All functions operate on word embeddings represented as Pandas DataFrames indexed by words, facilitating easy integration with common NLP and Computational Linguistic workflows.
"""

from sklearn.neighbors import NearestNeighbors
import numpy as np
from sklearn.metrics.pairwise import cosine_similarity

from ..lib_types import ndarray, Series, DataFrame, Neighbors, Neighbor


[docs]
def euclidean_distance(embeddings: DataFrame, first_word: str, second_word: str) -> float:
    """
    Computes the Euclidean distance between the embeddings of two words.

    :param embeddings: A dataframe containing the word embeddings.
    :type embeddings: DataFrame
    :param first_word: The first word in the pair.
    :type first_word: str
    :param second_word: The second word in the pair.
    :type second_word: str

    :returns: The Euclidean distance between the first and second word.
    :rtype: float
    """

    first_word_vector: Series = embeddings.loc[first_word]
    second_word_vector: Series = embeddings.loc[second_word]

    return float(np.linalg.norm(first_word_vector - second_word_vector))



[docs]
def manhattan_distance(embeddings: DataFrame, first_word: str, second_word: str) -> float:
    """
    Computes the Manhattan distance between the embeddings of two words.

    :param embeddings: A dataframe containing the word embeddings.
    :type embeddings: DataFrame
    :param first_word: The first word in the pair.
    :type first_word: str
    :param second_word: The second word in the pair.
    :type second_word: str

    :returns: The Manhattan distance between the first and second word.
    :rtype: float
    """

    first_word_vector: Series = embeddings.loc[first_word]
    second_word_vector: Series = embeddings.loc[second_word]

    return np.sum(np.abs(first_word_vector - second_word_vector))



[docs]
def cos_similarity(embeddings: DataFrame, first_word: str, second_word: str) -> float:
    """
    Computes the cosine similarity between the embeddings of two words.

    :param embeddings: A dataframe containing the word embeddings.
    :type embeddings: DataFrame
    :param first_word: The first word in the pair.
    :type first_word: str
    :param second_word: The second word in the pair.
    :type second_word: str

    :returns: The cosine similarity between the first and second word.
    :rtype: float
    """

    first_word_vector: ndarray = np.array(embeddings.loc[first_word]).reshape(1, -1)
    second_word_vector: ndarray = np.array(embeddings.loc[second_word]).reshape(1, -1)

    cos_sim: ndarray = cosine_similarity(first_word_vector, second_word_vector)

    return cos_sim[0][0]



[docs]
def nearest_neighbors(embeddings: DataFrame, word: str, metric: str = "cosine", n_words: int = 5, **kwargs) -> Neighbors:
    """
    Returns the top N most semantically similar words to a given target word, based on the specified distance or similarity metric.

    :param embeddings: A dataframe containing the word embeddings.
    :type embeddings: DataFrame
    :param word: The target word to find neighbors for.
    :type word: str
    :param metric: The distance or similarity metric to use (e.g., 'cosine', 'euclidean').
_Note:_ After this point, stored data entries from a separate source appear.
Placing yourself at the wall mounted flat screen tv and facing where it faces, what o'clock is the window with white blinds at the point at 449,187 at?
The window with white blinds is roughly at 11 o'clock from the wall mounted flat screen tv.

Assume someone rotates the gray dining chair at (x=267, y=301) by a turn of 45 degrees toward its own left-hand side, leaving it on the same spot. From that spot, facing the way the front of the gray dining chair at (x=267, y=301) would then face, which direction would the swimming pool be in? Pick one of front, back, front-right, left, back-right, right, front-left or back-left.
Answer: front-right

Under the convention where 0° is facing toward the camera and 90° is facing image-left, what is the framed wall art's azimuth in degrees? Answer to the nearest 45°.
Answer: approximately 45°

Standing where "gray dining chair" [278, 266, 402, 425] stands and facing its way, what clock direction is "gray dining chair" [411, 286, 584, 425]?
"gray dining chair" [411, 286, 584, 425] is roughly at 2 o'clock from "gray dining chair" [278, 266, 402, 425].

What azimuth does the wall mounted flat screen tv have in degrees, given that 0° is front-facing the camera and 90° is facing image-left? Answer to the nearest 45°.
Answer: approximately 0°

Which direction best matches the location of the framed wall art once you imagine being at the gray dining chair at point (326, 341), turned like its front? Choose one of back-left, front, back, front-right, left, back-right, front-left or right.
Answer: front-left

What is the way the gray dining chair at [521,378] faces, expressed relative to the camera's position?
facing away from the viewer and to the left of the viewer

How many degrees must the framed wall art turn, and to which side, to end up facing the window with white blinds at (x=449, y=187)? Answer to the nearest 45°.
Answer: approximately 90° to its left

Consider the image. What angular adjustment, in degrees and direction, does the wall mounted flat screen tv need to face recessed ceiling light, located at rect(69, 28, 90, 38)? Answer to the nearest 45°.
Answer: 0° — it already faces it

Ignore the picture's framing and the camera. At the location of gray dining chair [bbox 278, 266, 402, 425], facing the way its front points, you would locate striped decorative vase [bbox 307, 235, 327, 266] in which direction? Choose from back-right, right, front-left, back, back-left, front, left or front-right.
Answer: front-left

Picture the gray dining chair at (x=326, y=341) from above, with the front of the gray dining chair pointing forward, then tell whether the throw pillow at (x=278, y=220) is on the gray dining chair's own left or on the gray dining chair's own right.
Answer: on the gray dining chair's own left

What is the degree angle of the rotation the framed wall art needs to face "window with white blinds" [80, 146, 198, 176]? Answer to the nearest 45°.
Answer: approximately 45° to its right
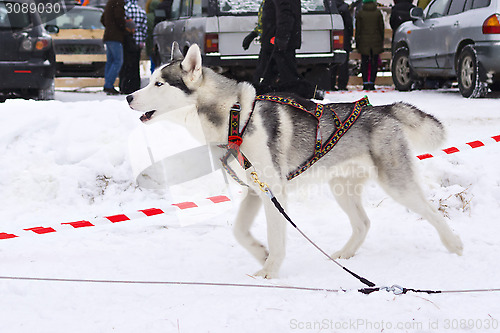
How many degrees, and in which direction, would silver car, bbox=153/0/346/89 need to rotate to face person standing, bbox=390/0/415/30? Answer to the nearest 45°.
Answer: approximately 90° to its right

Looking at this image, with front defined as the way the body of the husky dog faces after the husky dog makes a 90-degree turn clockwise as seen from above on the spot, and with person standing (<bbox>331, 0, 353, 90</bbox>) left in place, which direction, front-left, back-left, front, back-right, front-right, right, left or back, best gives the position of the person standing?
front

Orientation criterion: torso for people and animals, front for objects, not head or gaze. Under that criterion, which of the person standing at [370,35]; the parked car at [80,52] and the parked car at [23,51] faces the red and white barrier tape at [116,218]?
the parked car at [80,52]

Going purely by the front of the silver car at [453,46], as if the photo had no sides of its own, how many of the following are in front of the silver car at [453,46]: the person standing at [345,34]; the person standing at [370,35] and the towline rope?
2

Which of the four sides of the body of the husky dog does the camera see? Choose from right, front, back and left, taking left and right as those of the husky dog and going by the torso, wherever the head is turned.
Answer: left

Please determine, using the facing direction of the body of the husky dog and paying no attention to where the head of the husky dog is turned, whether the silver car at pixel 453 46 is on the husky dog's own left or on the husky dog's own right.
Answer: on the husky dog's own right
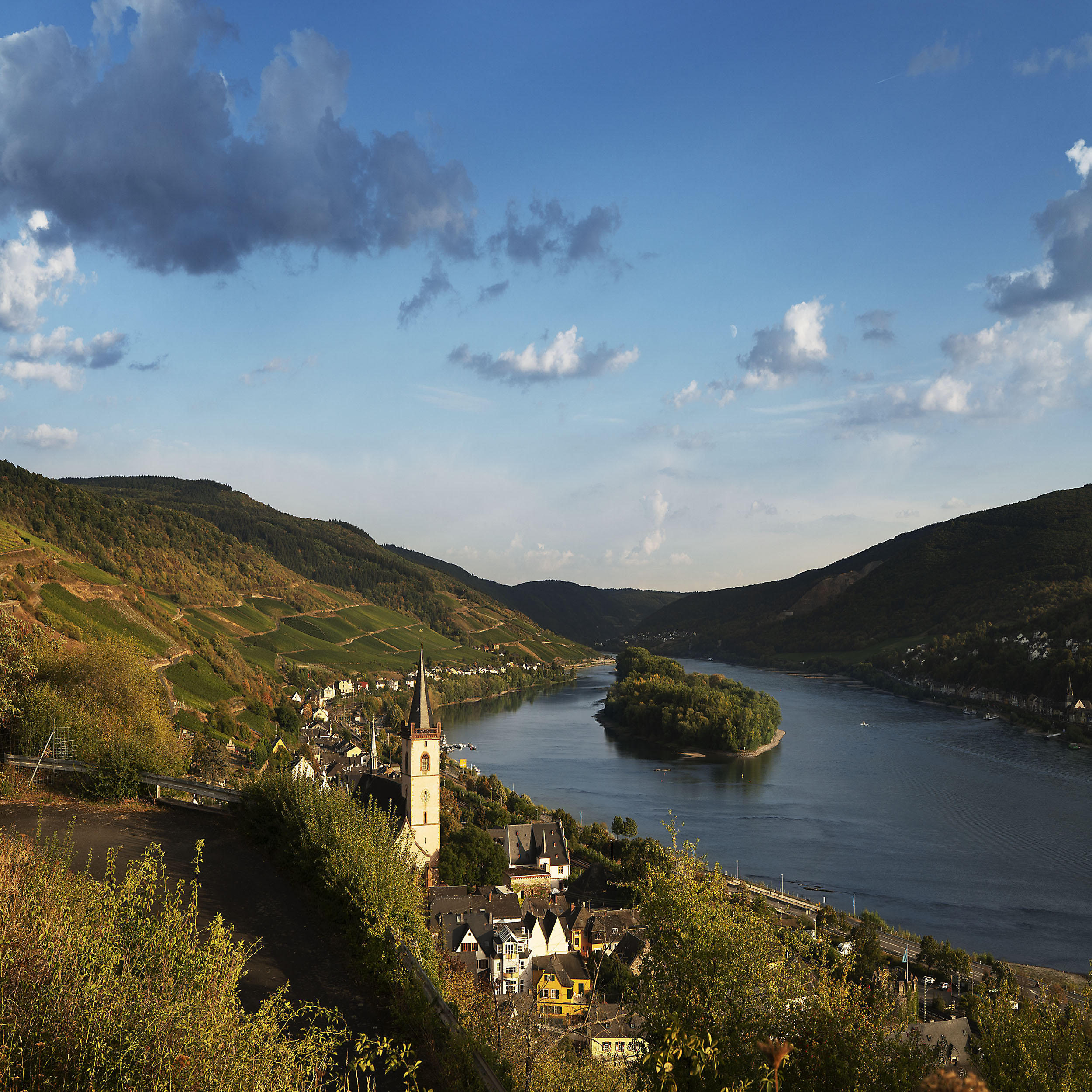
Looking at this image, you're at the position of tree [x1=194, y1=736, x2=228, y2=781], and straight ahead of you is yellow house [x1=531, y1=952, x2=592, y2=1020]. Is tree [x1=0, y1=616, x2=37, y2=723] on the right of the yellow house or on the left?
right

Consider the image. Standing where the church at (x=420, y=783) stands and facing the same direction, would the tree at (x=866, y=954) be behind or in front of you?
in front

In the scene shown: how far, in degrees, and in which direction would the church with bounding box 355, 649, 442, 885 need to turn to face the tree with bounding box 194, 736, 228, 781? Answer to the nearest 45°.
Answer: approximately 180°

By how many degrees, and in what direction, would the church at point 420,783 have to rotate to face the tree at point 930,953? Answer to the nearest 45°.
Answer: approximately 45° to its left

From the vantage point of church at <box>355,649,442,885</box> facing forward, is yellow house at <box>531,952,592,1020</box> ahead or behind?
ahead

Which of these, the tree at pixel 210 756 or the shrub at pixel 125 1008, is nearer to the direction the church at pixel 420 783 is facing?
the shrub

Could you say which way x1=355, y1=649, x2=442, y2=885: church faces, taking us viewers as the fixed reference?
facing the viewer and to the right of the viewer
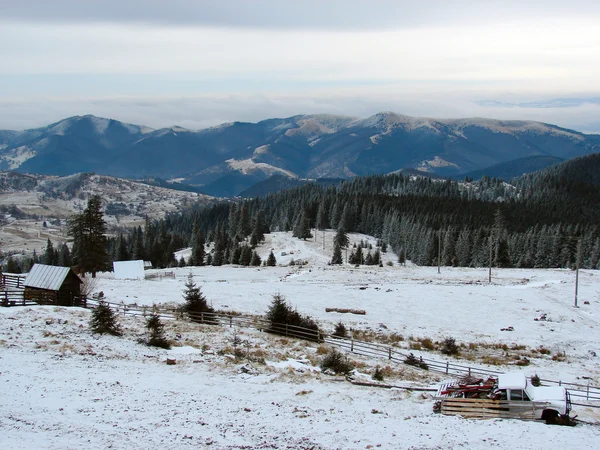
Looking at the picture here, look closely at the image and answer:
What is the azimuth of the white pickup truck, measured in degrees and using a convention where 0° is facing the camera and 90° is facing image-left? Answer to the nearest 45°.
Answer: approximately 270°

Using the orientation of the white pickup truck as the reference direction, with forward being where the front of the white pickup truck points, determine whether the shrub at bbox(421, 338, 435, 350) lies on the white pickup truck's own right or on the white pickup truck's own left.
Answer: on the white pickup truck's own left

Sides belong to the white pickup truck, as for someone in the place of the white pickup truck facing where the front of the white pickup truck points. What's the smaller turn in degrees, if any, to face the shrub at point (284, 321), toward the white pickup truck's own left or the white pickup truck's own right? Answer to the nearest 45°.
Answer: approximately 135° to the white pickup truck's own left

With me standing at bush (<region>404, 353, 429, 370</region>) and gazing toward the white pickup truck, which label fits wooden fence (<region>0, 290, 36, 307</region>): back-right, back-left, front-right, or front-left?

Defaults to 'cosine'.
    :type metric: str
    :param n_words: Number of nearest neighbors to return. Defaults to 5.
    :type of n_words: int
    :param kwargs: Additional keyword arguments to pass to sklearn's NearestNeighbors. For more information check: https://scikit-learn.org/stable/modules/generated/sklearn.neighbors.NearestNeighbors.html

    :returns: A list of `Neighbor` namedtuples, one for each word close to the target word.
    :rtype: Neighbors
    """

    neighbors: NearestNeighbors = NearestNeighbors(n_neighbors=n_words, algorithm="auto", metric=metric, **kwargs)
    neighbors.fit(embeddings.to_numpy())

    word_vector: Series = embeddings.loc[word]

    distances: ndarray
    indices: ndarray
    distances, indices = neighbors.kneighbors([word_vector], n_neighbors=n_words + 1)

    neighbor_tuples = zip(indices[0], distances[0])

    results: Neighbors = [Neighbor(embeddings.index[index], 1 - distance) for index, distance in neighbor_tuples if embeddings.index[index] != word]

    return results